Cette échappée solitaire, c’est sur cette fameuse étape de Lourdes, la treizième de ce Tour de France. Échappé la veille lors de la précédente arrivée dans les Pyrénées, j'ai pu passer en tête du Tourmalet avant de me faire reprendre dans la montée finale de Luz Ardiden. Beaucoup de forces dépensées et de fatigue accumulée. Il est donc prévu que je reste au chaud dans le peloton à essayer de m'économiser sur cette courte étape. Je suis les consignes, reste au fond de la classe. Ça roule très vite : les attaques se succèdent mais personne n'arrive à faire le break, si bien qu'au bout d'une heure à bloc, il n’y a toujours pas d'échappée. Me voilà en train de remonter tranquillement vers la tête de peloton et de me motiver pour aller dans les coups.
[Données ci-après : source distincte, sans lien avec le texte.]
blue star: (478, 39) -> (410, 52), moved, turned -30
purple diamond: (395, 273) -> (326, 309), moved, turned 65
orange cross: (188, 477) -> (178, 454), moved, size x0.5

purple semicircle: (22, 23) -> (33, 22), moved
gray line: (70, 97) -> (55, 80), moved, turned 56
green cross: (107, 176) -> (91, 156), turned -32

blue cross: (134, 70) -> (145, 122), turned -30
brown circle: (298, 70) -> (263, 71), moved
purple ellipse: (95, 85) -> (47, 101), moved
Et finalement, avec la fatigue de ceux qui n'ont pas arrêté depuis le début de la journée, j'arrive quasiment du premier coup à prendre le bon coup, avec quatorze autres coureurs. Il y a là un gros client pour le seul col de la journée, l'Aubisque : David Moncoutié. Mais au pied du col, c’est Thor Hushovd qui surprend tout le monde en attaquant et prenant les devants. Tout le monde court sur Moncoutié et même Marc Madiot me dit d'attendre et de le suivre. Cependant je sais au fond de moi que je ne pourrai pas le suivre en montagne, alors je désobéis pour essayer de partir avant et j'y parviens. Je rattrape Thor Hushovd et le distance. Derrière, Moncoutié arrive à ses fins et lâche le reste de l'échappée. C'est donc un duel à distance qui s'opère. Je suis transcendé par le public, j'ouvre la route du Tour sur une grande étape de montagne, les spectateurs s'écartent au dernier moment et je sens que c'est la chance de ma vie. Je fais attention quand même, avec mon capteur de puissance, à ne pas me mettre trop dans le rouge. Je passe en tête au sommet de l'Aubisque et je sais que je revêtirai le maillot à pois de la montagne le soir. Mais je reste concentré sur l'objectif : l'étape.
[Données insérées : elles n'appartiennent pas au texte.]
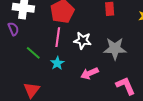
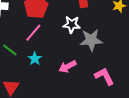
pink line: (58, 37) -> (33, 33), turned 36
white star: (83, 40) -> (72, 25), moved

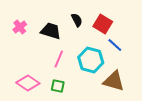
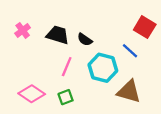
black semicircle: (77, 20) -> (85, 39), moved, turned 152
red square: (103, 24) -> (145, 27), moved
green square: (58, 86) -> (66, 97), turned -32

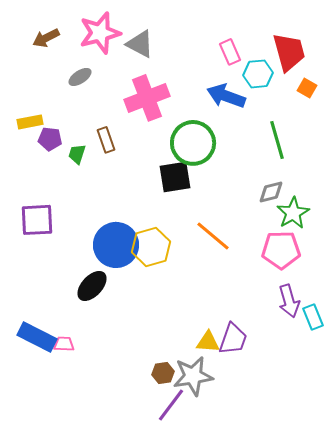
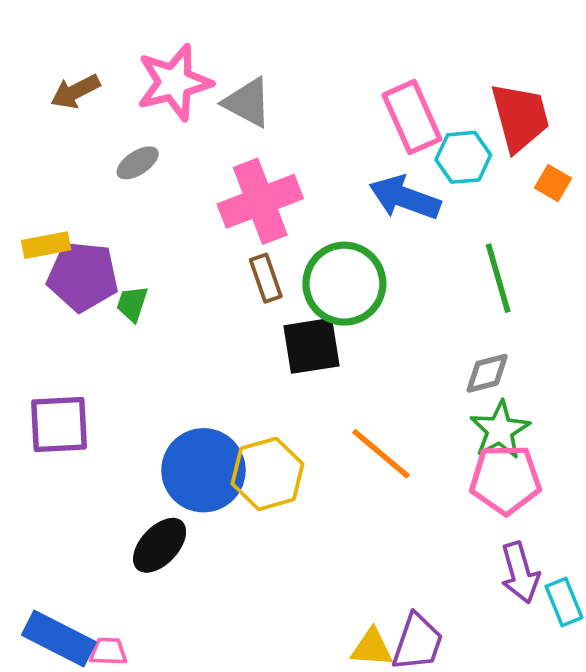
pink rectangle: (230, 52) -> (412, 117), size x1.5
purple pentagon: (50, 139) -> (83, 276), size x1.6
brown rectangle: (106, 140) -> (266, 278), moved
green star: (293, 213) -> (500, 430), moved

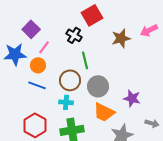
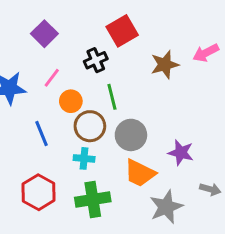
purple square: (31, 29) -> (44, 34), moved
black cross: (74, 35) -> (96, 60), turned 35
orange circle: (38, 65) -> (71, 101), moved
blue line: (37, 85) -> (41, 134), turned 48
J'attaque donc la descente et la vallée... avec le vent de face. Je regrette de ne pas avoir eu de moto ouvreuse dans la descente pour que je puisse mieux appréhender les virages. Je n'ai pas trop d'infos sur les écarts et j'apprends à dix bornes de l'arrivée que c'est finalement un duo qui est à ma poursuite : Hushovd est revenu sur Moncoutié... Je n'ai alors que trente secondes d'avance. Je sens que je commence à coincer et j’oublie de m'alimenter dans cette euphorie générale. Malgré toute ma bonne volonté, je me fais reprendre dans les deux derniers kilomètres. Cruelle déception, mais je n'ai quasiment rien à regretter. Je retiens aussi la fabuleuse ovation du public quand j'ai reçu le prix du combatif du jour et le maillot à pois. J'en ai encore des frissons.
A Paris, pour couronner le tout, j'ai été élu super combatif de cette édition 2011. Titre honorifique qui me convient car il récompense mes offensives et mon esprit d'attaquant. Ma philosophie de course, en somme.